Phil Schumm <pschumm@uchicago.edu> asks,
> In Mata, empty strings sort to the bottom rather than to the top (as
> they do in Stata):
>
> . di (""<"a")
> 1
>
> . mata: ""<"a"
> 0
> Is anyone aware of the reason for this (I couldn't seem to find it in
> the documentation)?
I've put in on the bug list; we will fix Mata so that ""<"a".
In my defense, let me tell you how it happened. You are probabliy wondering,
why do Stata and Mata use different internal subroutines to compare strings?
The answer is that strings in Stata and Mata are different. Strings in Stata
are text strings. Strings in Mata are generalized to be any sequence of
bytes, and hence may be text strings and binary strings.
By convention in C, text strings end in binary 0. The string "a" is
really a two-character string "a\0" or, in hex, 6100. The string
"" is really "\0" or, in hex, 00. Comparisons are made by accessing
the bytes sequentially and comparing them numerically.
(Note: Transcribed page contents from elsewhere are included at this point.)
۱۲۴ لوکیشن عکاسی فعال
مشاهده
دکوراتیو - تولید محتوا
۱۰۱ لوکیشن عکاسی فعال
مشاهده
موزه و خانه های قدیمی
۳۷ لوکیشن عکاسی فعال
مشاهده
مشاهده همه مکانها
Hence,
00 < 6100.
In Mata, binary 0 in a string has no special meaning -- it is just one of the
256 possible values a byte may contain: 00, 01, 02, ..., ff. In Mata, "a" is
"a" (61 in hex) and "" is <nothing>. Comparisons are made the same way as in
Stata, in fact, by accessing the bytes sequentially and comparing them
numerically. Hence, oops -- <nothing>, is it less than, equal to, or greater
than 61? Well, it all depends on how we wrote the code, and we wrote it
incorrectly if we want to be consistent with Stata, which we do.
Phil demonstrated,
. mata: ""<"a"
0
Watch this:
. mata: ("" + char(0)) < ("a" + char(0))
1
That's Mata recreating what it is that Stata literally does.
Anyway, what actually happened is that we did not use a different comparison
routine for strings in Stata and Mata. We unthinkinglyh used the same one,
but because we generalized strings in Mata, we needed a special one.